In Re Adoption of R. I.

Concurring Opinion by

Mr. Justice Pomeroy :

While I concur in the decision of the Court, I t.binlr it appropriate to emphasize that this is the first time we have held that an indigent parent who is a respondent in a proceeding for involuntary termination of his *35or her parental rights in a child is constitutionally entitled to he represented throughout by counsel.1

Notwithstanding that the law we now announce was not the law at the time of the hearing below, and that there was no request for counsel, the trial judge did advise the respondent (appellant here) that the hearing would be continued, if she wished, to enable her to obtain counsel. The respondent stated that by reason of her employment she could not appear at a subsequent time if the case were continued. After the hearing was concluded, however, and a decree nisi entered, the respondent did follow the suggestion of the court and obtained counsel through the Legal Aid Committee of the Lawrence County Bar Association. Counsel then filed numerous exceptions2 to the decree nisi which were disposed of in the court’s thorough opinion accompanying the final decree. While I agree that, unless knowingly waived, the right to counsel must embrace the crucial hearing stage of a proceeding, it appears that the trial court did in this case and in light of the law then prevailing evidence scrupulous fairness to the respondent.

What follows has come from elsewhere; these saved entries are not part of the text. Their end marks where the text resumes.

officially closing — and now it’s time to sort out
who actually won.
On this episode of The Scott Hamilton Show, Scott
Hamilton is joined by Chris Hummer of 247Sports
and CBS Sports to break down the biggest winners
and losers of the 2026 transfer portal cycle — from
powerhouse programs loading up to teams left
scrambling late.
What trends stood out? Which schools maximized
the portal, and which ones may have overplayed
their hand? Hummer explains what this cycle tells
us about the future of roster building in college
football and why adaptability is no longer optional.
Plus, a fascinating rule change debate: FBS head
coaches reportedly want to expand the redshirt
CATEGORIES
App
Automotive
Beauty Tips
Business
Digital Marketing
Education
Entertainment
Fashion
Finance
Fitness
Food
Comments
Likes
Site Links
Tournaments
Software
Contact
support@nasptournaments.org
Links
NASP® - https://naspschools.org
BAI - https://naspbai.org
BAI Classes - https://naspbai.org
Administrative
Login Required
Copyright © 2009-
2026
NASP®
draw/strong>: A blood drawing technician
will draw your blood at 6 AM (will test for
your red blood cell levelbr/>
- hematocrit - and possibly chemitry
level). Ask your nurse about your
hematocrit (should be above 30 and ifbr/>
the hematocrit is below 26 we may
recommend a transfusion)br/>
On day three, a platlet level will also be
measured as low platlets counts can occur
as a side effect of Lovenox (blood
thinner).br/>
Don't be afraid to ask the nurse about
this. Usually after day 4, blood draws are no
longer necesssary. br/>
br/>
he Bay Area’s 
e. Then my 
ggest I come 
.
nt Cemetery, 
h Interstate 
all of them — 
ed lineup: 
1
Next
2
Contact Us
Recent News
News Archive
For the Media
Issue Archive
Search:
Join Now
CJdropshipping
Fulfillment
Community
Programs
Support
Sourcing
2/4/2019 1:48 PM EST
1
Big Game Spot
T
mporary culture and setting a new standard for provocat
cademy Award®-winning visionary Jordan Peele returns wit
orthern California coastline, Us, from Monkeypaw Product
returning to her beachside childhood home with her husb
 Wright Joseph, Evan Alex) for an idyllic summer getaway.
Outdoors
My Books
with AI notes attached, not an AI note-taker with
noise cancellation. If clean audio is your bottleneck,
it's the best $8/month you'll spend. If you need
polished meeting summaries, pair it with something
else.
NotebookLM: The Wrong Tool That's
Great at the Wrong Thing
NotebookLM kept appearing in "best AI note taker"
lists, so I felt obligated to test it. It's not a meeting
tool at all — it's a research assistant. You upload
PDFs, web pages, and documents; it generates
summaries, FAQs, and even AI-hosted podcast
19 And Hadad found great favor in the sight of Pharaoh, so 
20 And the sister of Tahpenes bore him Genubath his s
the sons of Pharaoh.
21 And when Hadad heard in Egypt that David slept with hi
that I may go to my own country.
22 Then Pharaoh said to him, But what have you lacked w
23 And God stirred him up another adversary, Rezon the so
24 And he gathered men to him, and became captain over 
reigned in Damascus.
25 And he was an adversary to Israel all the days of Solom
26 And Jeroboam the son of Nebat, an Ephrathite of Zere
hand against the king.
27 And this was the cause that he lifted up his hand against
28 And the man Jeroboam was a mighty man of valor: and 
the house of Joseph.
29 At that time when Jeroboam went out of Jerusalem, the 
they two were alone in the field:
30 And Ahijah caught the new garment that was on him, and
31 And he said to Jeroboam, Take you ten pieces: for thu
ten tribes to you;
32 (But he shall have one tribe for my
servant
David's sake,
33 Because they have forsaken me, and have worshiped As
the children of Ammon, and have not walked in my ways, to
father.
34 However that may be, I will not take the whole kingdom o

I point out, finally, that the right to counsel claim was not presented to the court below. It is raised for *36the first time on this appeal by new (appellate) counsel for appellant. This is justified only on the ground that a basic and fundamental right was involved. See Commonwealth v. Jennings, 442 Pa. 18, 25, 274 A. 2d 767 (1971); White v. Moore, 288 Pa. 411, 136 A. 218 (1927).

This decision is warranted, I think, not only by analogy to the rights to counsel which have been accorded to a criminal defendant and by the rationale of Matter of Ella R. B., 30 N.Y. 2d 352, 285 N.E. 2d 288 (1972) relied on by the Court, but also by such cases as Boddie v. Connecticut, 401 U.S. 371, 28 L. Ed. 2d 113 (1971) (filing fee required for initiating a divorce proceeding prevented access to the courts, in violation of due process), and Stanley v. Illinois, 405 U.S. 645, 31 L. Ed. 2d 551 (1972) (because of the importance of the right to custody of one’s children, due process was violated when the State denied a hearing on parental fitness to an unwed father).

The pleading filed was entitled “Petition to Strike Off Judgment, Stay Proceedings and Dismiss Petition for Involuntary Termination of Parental Rights”, but since no final order had been entered it was treated by the court as properly filed exceptions to the decree nisi.